I arrived back to Chamonix after choosing the wrong trail down again and, after backtracking and finding the right path, having a pleasant conversation with a retired guide also on her way down to the city. Once there, I played the role of the tourist for a couple hours, wandering around the center shopping area. I thought Zermatt and Lauterbrunnen were bad, but incredibly — and in low season at that — the shops in Chamonix stay open on Sundays. I can’t imagine how overrun Chamonix must be in the summer or during ski season, and even though that’s when the ski lifts are running, I’m not wholly sure I want to find out! Nevertheless, as I always write after going to a French-speaking area, it was good fun to be able to speak French the whole time.
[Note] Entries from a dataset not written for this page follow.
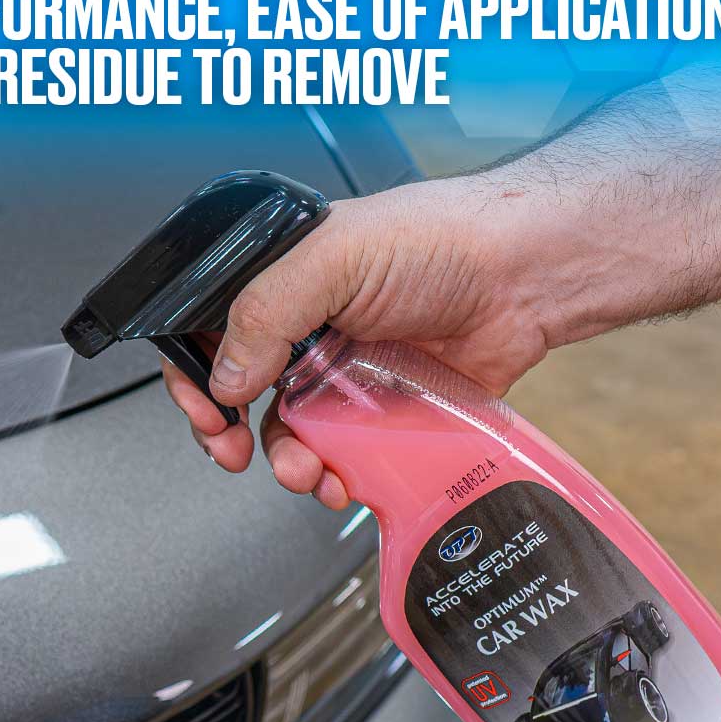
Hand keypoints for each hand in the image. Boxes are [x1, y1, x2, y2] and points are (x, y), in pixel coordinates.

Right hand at [160, 174, 553, 508]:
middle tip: (231, 449)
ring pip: (291, 434)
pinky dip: (336, 478)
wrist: (524, 278)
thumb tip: (225, 375)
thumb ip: (267, 310)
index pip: (211, 334)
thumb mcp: (335, 256)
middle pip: (242, 395)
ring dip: (287, 462)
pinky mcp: (384, 414)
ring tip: (303, 470)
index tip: (205, 409)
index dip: (196, 376)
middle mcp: (308, 330)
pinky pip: (344, 457)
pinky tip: (341, 481)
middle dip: (229, 432)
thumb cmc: (441, 240)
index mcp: (284, 284)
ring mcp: (344, 375)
The hiking guide remarked at one point that “Vous parlez drôlement bien français,” to which I responded that it was only in conversational French that I could convince people of this, but as touristy as Chamonix is never once did anyone try to switch to English when they [most certainly] detected that I wasn’t actually French. Maybe they were just happy that a foreign tourist actually spoke their language. Either way, it was great practice and a welcome change from German, in which I am typically capable of asking a question or giving a statement to whose response I don’t understand.
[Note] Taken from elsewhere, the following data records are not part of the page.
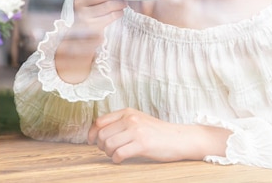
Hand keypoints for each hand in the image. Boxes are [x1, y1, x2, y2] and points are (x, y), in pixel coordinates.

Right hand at [55, 0, 125, 82]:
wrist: (81, 36)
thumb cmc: (90, 9)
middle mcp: (78, 0)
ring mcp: (84, 14)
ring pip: (109, 4)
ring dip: (120, 3)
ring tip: (123, 3)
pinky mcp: (91, 26)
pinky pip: (111, 16)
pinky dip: (118, 13)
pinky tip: (119, 12)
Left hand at [88, 108, 230, 163]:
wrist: (178, 138)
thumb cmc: (157, 132)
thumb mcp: (138, 120)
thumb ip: (120, 122)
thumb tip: (98, 132)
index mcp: (127, 112)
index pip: (100, 121)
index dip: (92, 133)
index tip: (92, 141)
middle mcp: (130, 119)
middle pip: (102, 135)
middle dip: (101, 146)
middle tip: (109, 150)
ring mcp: (136, 131)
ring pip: (108, 144)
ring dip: (109, 153)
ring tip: (116, 154)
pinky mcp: (142, 144)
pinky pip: (118, 154)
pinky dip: (116, 159)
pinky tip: (121, 159)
This post has perhaps (unintentionally) ended up sounding a bit bitter; I suppose that’s a unconscious reaction to not being able to take the type of sunrise over a lake in the pictures that served as motivation for this trip. This, however, is not at all my takeaway from the weekend; quite the contrary, in fact. Something I couldn’t quite finger had started to sit on my conscience of late, and though I noticed it again during the drive into Chamonix and periodically throughout my hike, it wasn’t until I was driving back to Stuttgart that it hit me. Never mind my fascination with the Alps and that this is my fifth blog post about them, never mind my love of speaking French and feeling at home in France, and ignore the fact that I apparently have a worse case of wanderlust than the people who coined the term.

No, this realization has nothing to do with the Alps themselves or travel itself or French. After twenty weeks here, in the midst of the frustrating hike I’ve ever done and while staying in a city practically conceived to be a tourist attraction, it dawned on me that I might have fallen in love with Europe.